[Data entries]
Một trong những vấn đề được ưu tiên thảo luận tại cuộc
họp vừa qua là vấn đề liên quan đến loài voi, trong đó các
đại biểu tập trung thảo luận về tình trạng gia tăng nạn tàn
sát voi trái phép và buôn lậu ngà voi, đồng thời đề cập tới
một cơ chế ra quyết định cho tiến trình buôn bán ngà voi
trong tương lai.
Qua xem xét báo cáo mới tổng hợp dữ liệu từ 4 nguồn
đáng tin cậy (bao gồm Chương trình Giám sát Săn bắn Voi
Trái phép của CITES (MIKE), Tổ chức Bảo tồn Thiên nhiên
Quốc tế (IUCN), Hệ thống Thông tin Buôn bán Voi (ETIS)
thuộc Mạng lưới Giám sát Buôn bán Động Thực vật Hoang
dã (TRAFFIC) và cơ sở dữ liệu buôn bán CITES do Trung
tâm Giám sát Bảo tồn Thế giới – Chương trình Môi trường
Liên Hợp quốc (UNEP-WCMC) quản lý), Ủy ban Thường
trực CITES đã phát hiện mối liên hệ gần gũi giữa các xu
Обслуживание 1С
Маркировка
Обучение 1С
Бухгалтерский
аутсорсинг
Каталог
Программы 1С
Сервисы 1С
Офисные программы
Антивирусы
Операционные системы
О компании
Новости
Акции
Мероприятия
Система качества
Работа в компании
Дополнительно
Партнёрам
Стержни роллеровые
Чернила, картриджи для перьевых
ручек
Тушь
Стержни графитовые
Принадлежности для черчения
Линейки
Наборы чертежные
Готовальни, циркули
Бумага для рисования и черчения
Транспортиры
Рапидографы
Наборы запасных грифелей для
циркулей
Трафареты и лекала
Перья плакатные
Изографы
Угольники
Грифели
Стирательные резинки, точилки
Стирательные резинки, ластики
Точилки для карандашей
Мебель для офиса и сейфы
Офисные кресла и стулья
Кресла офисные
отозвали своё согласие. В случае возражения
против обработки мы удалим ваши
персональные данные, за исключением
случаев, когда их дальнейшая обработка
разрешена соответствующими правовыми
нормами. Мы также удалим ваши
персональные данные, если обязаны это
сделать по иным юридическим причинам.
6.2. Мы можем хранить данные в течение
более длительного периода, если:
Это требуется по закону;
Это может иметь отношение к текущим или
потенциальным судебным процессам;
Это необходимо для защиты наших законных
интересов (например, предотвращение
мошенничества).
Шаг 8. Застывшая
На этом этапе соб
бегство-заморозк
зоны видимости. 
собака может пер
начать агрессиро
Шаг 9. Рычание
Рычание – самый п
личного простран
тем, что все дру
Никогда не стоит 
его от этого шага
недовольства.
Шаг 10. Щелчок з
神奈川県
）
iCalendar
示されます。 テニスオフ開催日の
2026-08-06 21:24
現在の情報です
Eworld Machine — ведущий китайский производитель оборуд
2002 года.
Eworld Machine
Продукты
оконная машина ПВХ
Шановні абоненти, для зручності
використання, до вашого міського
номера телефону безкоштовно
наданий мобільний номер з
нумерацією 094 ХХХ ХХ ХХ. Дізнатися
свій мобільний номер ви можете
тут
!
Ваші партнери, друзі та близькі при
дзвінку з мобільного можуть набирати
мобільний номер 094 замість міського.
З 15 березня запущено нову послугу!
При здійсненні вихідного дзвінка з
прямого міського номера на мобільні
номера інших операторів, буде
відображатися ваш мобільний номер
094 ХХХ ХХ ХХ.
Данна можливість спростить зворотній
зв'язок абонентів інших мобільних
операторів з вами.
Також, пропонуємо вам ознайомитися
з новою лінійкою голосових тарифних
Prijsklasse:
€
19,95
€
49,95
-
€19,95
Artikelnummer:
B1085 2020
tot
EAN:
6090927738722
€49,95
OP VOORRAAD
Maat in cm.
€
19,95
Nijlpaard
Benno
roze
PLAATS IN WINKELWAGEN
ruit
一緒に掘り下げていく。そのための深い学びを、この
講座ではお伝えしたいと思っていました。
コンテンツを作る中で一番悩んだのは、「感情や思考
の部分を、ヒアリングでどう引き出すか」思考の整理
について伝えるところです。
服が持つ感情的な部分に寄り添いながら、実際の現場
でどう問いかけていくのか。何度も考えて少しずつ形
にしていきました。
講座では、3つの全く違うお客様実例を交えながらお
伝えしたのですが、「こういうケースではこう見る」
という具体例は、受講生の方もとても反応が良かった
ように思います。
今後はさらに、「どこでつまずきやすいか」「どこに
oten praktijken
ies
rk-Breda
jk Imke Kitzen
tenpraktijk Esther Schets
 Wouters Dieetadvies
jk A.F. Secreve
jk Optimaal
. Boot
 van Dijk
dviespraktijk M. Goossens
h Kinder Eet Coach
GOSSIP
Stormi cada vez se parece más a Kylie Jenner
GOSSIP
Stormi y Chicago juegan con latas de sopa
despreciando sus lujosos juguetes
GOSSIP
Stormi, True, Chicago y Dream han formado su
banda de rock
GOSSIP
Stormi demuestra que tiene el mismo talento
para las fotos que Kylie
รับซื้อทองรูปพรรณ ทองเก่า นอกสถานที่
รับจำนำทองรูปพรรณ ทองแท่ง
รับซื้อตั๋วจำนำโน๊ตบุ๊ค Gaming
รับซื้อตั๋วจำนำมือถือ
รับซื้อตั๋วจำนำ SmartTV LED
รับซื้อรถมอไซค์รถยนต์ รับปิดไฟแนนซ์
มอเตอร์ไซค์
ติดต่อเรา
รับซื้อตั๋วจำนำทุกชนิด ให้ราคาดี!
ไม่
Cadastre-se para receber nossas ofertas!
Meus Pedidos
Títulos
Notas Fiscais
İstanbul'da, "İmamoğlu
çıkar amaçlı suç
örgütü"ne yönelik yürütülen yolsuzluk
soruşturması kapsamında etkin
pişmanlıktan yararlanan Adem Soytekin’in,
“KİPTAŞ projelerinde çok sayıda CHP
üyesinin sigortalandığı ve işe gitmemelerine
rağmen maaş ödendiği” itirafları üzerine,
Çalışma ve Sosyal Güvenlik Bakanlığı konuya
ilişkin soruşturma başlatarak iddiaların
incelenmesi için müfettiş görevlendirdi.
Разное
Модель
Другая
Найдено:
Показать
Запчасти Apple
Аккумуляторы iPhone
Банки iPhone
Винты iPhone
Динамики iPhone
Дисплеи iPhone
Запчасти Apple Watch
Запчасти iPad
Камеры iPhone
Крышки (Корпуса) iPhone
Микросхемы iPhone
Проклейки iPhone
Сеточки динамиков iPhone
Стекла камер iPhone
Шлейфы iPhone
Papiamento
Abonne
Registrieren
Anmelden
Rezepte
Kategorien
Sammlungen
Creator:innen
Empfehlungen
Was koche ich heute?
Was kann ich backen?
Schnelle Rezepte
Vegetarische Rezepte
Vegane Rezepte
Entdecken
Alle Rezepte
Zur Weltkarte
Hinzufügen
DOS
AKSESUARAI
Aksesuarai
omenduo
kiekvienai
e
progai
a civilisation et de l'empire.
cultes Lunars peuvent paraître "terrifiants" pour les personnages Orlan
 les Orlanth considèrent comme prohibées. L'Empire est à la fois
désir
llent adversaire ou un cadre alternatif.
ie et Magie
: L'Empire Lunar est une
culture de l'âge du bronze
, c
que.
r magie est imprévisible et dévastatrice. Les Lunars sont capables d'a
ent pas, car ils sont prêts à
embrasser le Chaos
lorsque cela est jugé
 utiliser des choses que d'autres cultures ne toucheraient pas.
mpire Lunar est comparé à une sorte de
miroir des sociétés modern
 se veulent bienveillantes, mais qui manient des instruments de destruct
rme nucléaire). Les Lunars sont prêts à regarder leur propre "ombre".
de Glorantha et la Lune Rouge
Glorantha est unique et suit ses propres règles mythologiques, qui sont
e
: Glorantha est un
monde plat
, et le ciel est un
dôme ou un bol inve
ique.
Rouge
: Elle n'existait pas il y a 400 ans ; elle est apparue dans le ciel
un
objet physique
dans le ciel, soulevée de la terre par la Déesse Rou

> _Directions_
The answer consists of the lines above that include the word "Rezepte", each copied exactly.

> _Response below_
Rezepte
Schnelle Rezepte
Vegetarische Rezepte
Vegane Rezepte
Alle Rezepte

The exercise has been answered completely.